*HOW TO COMPLETE THIS TASK*. Counting task for the data below: how many lines hold the word "besteht"? Answer with the number only.

*DATA*.
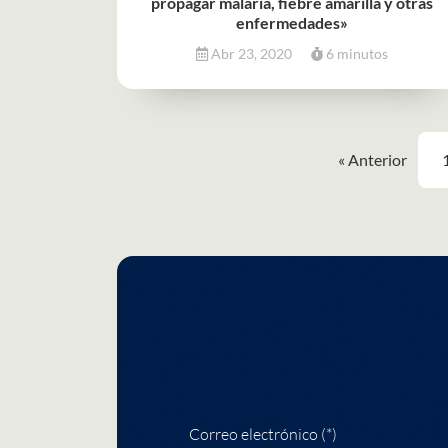
propagar malaria, fiebre amarilla y otras
enfermedades»
Abr 23, 2020
6 minutos
« Anterior
Correo electrónico (*)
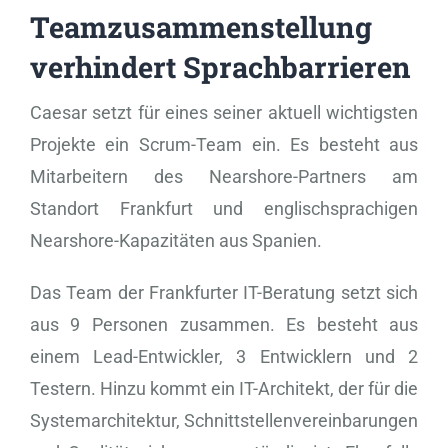
Teamzusammenstellung
verhindert Sprachbarrieren
Caesar setzt für eines seiner aktuell wichtigsten
Projekte ein Scrum-Team ein. Es besteht aus
Mitarbeitern des Nearshore-Partners am
Standort Frankfurt und englischsprachigen
Nearshore-Kapazitäten aus Spanien.
Das Team der Frankfurter IT-Beratung setzt sich
aus 9 Personen zusammen. Es besteht aus
einem Lead-Entwickler, 3 Entwicklern und 2
Testern. Hinzu kommt ein IT-Architekt, der für die
Systemarchitektur, Schnittstellenvereinbarungen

*OUTPUT BELOW*. 2